**JOB ITEM**
Return, word for word, the lines of the listing below from the one with "### df -h df -i" through the one with "如果想查看进程的父进程ID和完整的COMMAND命令，可以使用ef", and no other lines.

**INFORMATION SHOWN**
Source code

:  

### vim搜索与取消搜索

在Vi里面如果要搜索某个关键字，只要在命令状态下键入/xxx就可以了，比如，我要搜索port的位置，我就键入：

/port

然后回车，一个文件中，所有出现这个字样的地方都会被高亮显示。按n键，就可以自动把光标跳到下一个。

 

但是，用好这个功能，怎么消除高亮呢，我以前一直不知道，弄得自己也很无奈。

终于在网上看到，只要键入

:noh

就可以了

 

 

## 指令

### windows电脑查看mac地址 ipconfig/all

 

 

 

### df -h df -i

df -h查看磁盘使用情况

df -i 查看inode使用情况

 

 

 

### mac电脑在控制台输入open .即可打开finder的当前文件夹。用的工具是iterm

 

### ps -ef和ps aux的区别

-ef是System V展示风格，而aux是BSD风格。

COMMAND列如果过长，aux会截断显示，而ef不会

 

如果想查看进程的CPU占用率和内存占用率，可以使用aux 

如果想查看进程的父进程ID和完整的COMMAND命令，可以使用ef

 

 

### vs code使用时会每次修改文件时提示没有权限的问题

**TASK SOLUTION**
### df -h df -i

df -h查看磁盘使用情况

df -i 查看inode使用情况

 

 

 

### mac电脑在控制台输入open .即可打开finder的当前文件夹。用的工具是iterm

 

### ps -ef和ps aux的区别

-ef是System V展示风格，而aux是BSD风格。

COMMAND列如果过长，aux会截断显示，而ef不会

 

如果想查看进程的CPU占用率和内存占用率，可以使用aux 

如果想查看进程的父进程ID和完整的COMMAND命令，可以使用ef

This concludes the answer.